O setor vinícola no Sul da Europa atravessa um momento de transformação profunda. Embora Portugal, Espanha e França continuem a ser referências mundiais, os dados mais recentes de organismos oficiais revelam que o hábito de "beber um copo" está a mudar de ritmo.
Eis o que os números oficiais nos dizem sobre esta nova realidade:
1. Portugal: O Campeão que Resiste, mas se Transforma
Portugal mantém o título orgulhoso de país com o maior consumo per capita de vinho no mundo, com cerca de 61,7 litros por pessoa ao ano, segundo a Organização Internacional da Vinha e do Vinho (OIV). No entanto, o cenário não é de crescimento absoluto.
Dados do Instituto Nacional de Estatística (INE) indicam uma ligeira retração no consumo humano por habitante, que passou de 54,5 litros em 2021/2022 para 52,5 litros no período seguinte. A ViniPortugal alerta que, embora o consumo total não tenha colapsado, os locais e as formas de consumo mudaram: há uma maior procura por vinhos certificados e uma subida no preço médio, sugerindo que o português está a beber menos quantidade, mas com maior foco na qualidade.
2. Espanha: Uma Quebra em Busca de Valor
Em Espanha, a tendência de descida é mais acentuada.
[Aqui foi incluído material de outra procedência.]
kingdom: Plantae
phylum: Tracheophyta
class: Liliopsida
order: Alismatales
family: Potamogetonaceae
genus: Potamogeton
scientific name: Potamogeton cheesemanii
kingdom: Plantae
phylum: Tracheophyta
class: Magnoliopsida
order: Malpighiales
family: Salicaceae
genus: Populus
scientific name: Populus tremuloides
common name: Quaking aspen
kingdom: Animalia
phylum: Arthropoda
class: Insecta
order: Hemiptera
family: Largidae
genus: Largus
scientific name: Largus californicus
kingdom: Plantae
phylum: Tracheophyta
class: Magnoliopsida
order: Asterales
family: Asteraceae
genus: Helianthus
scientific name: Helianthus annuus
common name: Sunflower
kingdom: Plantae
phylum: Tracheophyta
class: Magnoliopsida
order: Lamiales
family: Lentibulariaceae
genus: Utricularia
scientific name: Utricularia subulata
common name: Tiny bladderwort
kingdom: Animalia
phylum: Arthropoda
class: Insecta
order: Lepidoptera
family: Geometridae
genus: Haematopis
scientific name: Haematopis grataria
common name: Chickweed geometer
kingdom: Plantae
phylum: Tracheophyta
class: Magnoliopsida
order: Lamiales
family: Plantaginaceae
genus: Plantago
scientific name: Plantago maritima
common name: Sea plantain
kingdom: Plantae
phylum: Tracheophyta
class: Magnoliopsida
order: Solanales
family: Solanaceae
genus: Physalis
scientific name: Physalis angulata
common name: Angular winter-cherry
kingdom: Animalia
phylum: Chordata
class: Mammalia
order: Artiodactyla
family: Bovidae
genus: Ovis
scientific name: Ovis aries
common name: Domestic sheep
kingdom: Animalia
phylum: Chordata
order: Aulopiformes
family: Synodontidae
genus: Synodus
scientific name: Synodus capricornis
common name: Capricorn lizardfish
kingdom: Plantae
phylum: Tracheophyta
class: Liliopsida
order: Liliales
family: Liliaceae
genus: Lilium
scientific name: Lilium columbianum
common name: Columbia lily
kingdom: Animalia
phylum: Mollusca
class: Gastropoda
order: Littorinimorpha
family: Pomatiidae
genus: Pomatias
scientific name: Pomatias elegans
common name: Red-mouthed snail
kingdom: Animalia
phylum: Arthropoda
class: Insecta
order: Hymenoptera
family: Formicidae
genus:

De acordo com a Organização Interprofissional do Vinho de Espanha (OIVE), o consumo nacional registou uma queda de 5,2% em 2025, fixando-se nos 9,36 milhões de hectolitros.
Esta redução é acompanhada por um fenómeno curioso: enquanto o volume de vendas desce, o valor total das compras subiu ligeiramente (cerca de 1,3% em 2024), segundo o Ministério da Agricultura, Pescas e Alimentação (MAPA). Isto significa que os consumidores espanhóis estão a optar por vinhos de gamas mais altas, mesmo que comprem menos garrafas.
3. França: O Declínio de um Hábito Histórico
A França, historicamente o berço do consumo de vinho, enfrenta o desafio mais estrutural. O consumo tem vindo a diminuir progressivamente há décadas, mas em 2024 a quebra foi de 3,6%, atingindo níveis de procura não vistos desde os anos 60.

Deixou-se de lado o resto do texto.